« Familles : Ah ! si l’Église aimait tous ceux qui s’aiment »

Sous ce titre que nous avions choisi, nous avons invité le mardi 19 mai, Ignace Berten, dominicain belge, théologien auteur d’une contribution très remarquée après le Synode sur la Famille d’octobre 2014. Voici quelques-unes de mes impressions. De Michel Bourdeau

CPHB Invitation Berten bis Les véritables enjeux du synode sur la famille

Sous ce titre que nous avions choisi, nous avons invité le mardi 19 mai, Ignace Berten, dominicain belge, théologien auteur d’une contribution très remarquée après le Synode sur la Famille d’octobre 2014 : “ Miséricorde et doctrine : enjeux théologiques et ecclésiologiques du synode sur la famille ”. (1)

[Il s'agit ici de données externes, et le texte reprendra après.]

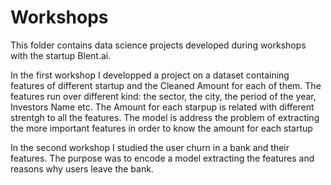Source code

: # Workshops

This folder contains data science projects developed during workshops with the startup Blent.ai. 


In the first workshop I developped a project on a dataset containing features of different startup and the Cleaned Amount for each of them. 
The features run over different kind: the sector, the city, the period of the year, Investors Name etc. The Amount for each starpup is related with different strentgh to all the features. The model is address the problem of extracting the more important features in order to know the amount for each startup 


In the second workshop I studied the user churn in a bank and their features. The purpose was to encode a model extracting the features and reasons why users leave the bank.

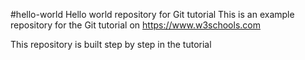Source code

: #hello-world
Hello world repository for Git tutorial
This is an example repository for the Git tutorial on
https://www.w3schools.com

This repository is built step by step in the tutorial
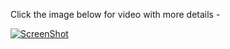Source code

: Click the image below for video with more details - 

[![ScreenShot](https://i.ytimg.com/vi/RSgMEtRl0sw/hqdefault.jpg)](http://www.youtube.com/watch?v=RSgMEtRl0sw&list=PL68F511F6E3C122EB)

Voici quelques-unes de mes impressions, en attendant de présenter un compte-rendu de cet échange passionnant, voire de publier un texte qu’Ignace Berten nous annonce en disant : « Certaines des questions de la soirée me stimulent dans mon travail d’analyse et de rédaction ».

Dans un premier temps, Ignace Berten a souligné les tensions qui se révèlent au grand jour entre plusieurs cardinaux. Les plus virulents vont jusqu’à dénier au pape François son rôle de chef de l’Eglise. L’un d’eux fait remarquer qu’à la différence de Jean-Paul II et Benoît XVI, Jean XXIII et François ne sont pas des théologiens. Une pétition partie des Etats-Unis mais vite internationalisée a recueilli plus de 230 000 signatures dont celles de trois cardinaux et de douze évêques ! Elle supplie le pape de renoncer à “une ouverture qui aurait comme résultat l’accès à l’eucharistie de couples divorcés et remariés civilement et même une acceptation virtuelle des unions homosexuelles“.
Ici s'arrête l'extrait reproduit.